In a commentary in the October issue of Scientific American magazine, Columbia University Earth Institute director Jeffrey D. Sachs asserts that public management in the United States is in crisis, particularly at the federal level.  Coinciding as it does with the worldwide economic crisis, he seems to suggest, the situation begs the question whether we  have forgotten how to manage our affairs.

Henry Mintzberg, the noted McGill University academic must have been wondering pretty much the same thing lately, as evidenced by his latest book, Managing.  Like his previous works, which challenged conventional wisdom in their own ways, Mintzberg seeks to remind us that managing is every bit as important as leading.

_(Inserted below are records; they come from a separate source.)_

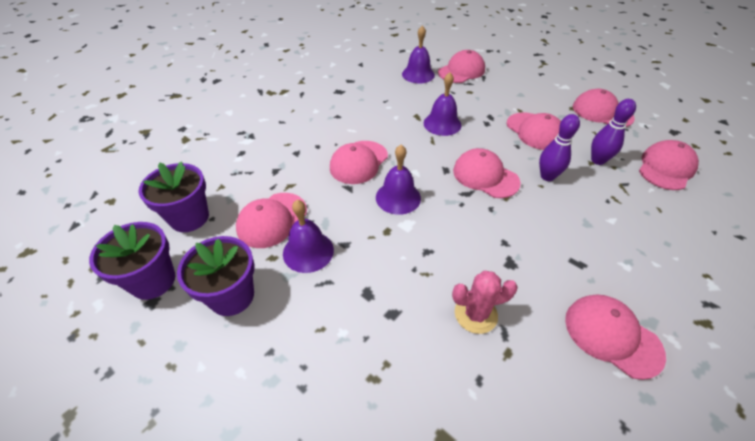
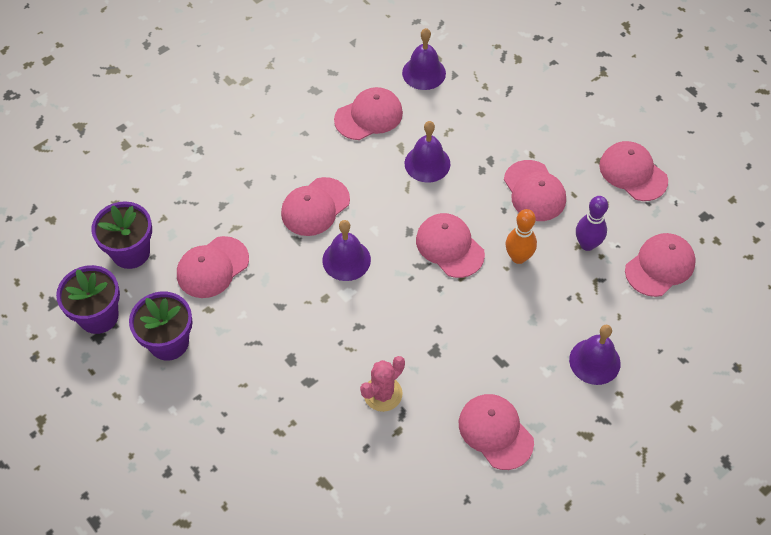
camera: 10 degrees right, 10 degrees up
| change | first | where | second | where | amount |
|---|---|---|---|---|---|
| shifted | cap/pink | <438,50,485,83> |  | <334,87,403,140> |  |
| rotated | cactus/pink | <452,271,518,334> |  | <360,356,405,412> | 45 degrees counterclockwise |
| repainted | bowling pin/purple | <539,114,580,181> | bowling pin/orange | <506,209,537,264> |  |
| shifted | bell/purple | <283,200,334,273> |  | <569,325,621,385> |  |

Sachs focuses on four failings: privatization of regulatory functions, collapse of planning functions, chronic underfunding of government, and institutional designs that inhibit coordination.  The cross-cutting nature of contemporary challenges, Sachs holds, require input from multiple disciplines and perspectives.

Mintzberg reminds us that it has become increasingly fashionable to distinguish between leading and managing: “One does the right things, copes with change; the other does things right, copes with complexity.”  But these elements, change and complexity, often present as fellow-travelers, forcing us to deal with both at once.  The resulting dilemmas often leave us without right or wrong answers, only better and worse options each of which leaves some need unsatisfied or alienates someone in some way.

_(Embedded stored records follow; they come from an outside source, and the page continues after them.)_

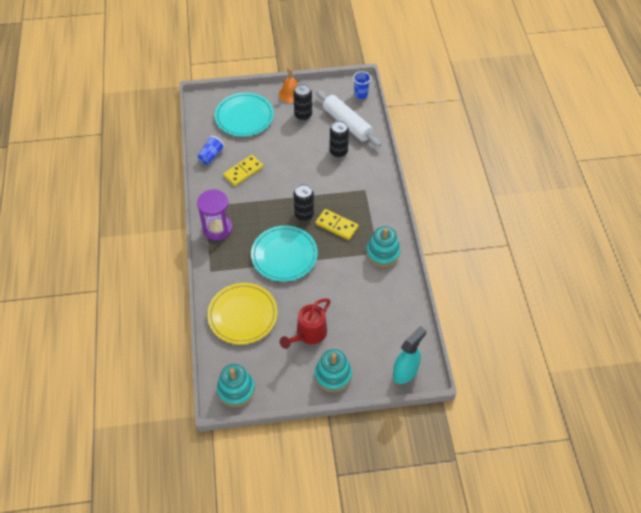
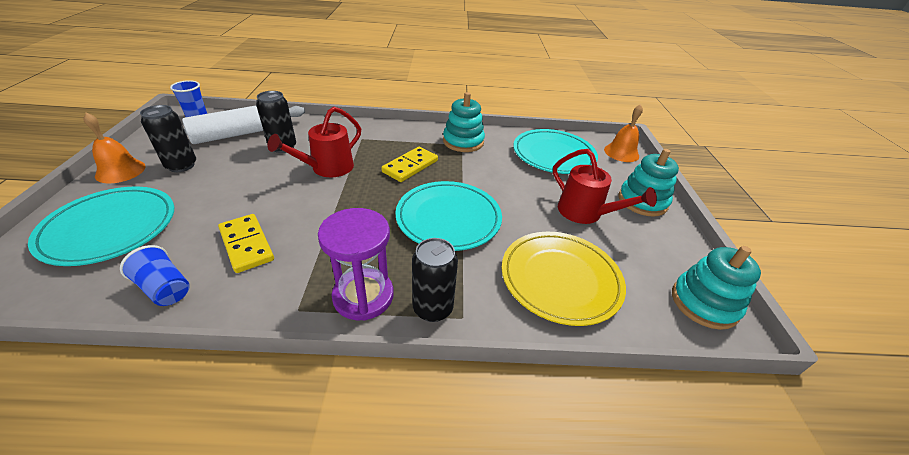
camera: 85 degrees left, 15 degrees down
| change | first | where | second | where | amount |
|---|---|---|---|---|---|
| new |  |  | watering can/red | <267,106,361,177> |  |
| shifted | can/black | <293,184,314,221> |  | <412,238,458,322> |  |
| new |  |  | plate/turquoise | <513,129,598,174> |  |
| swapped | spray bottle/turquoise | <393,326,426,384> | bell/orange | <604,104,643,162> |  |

Clearly, it matters very little whether we do things right if what we’re doing doesn’t matter.  At the same time, doing the right things wrongly is often worse than doing nothing at all.

Leadership, practiced as the art of influence, has increasingly been seen as something accessible to all, rather than an attribute of position or authority.  Those at the very top and very bottom of an organization — its boundaries — often find themselves in the best positions to wield such influence in so far as it involves leveraging the organization’s resources and interacting with its environment.

Managing, though, largely remains the province of those caught in the middle, as it were between the organization’s internal and external stakeholders.  No matter how adept they become at the art of influence, they cannot escape the overburden of responsibility they have for shepherding the organization’s resources and processes.

These responsibilities and the authorities that come with them do not, however, translate into control.  It has been my experience, that at best managers exert some influence on others through coordination (cf. Mintzberg’s covert versus overt control).

Like a traffic cop metering flow through a gridlocked intersection, managers spend most of their time trying to prevent accidents.  The best managers find it possible to do this while also ensuring that pedestrians, cyclists, motorists, and mass transit all get a fair go at unimpeded access.

Connecting dots, maintaining communication, mediating conflict, and monitoring progress all play important roles in managing successfully.  Coordination requires managers to focus their efforts on clarification, competition, commitment, and creativity.  Each of these competencies, in its own way, contributes to overcoming one of the failures noted by Sachs.  Over the next few days, I will address each of these managerial competencies in more detail.

For now, suffice it to say, I am more with Mintzberg than Sachs.  While I see evidence of widespread managerial failings in both the public and private sectors, I remain hopeful that something short of radical reform can restore confidence in our ability to attend our own needs and build a better future for all.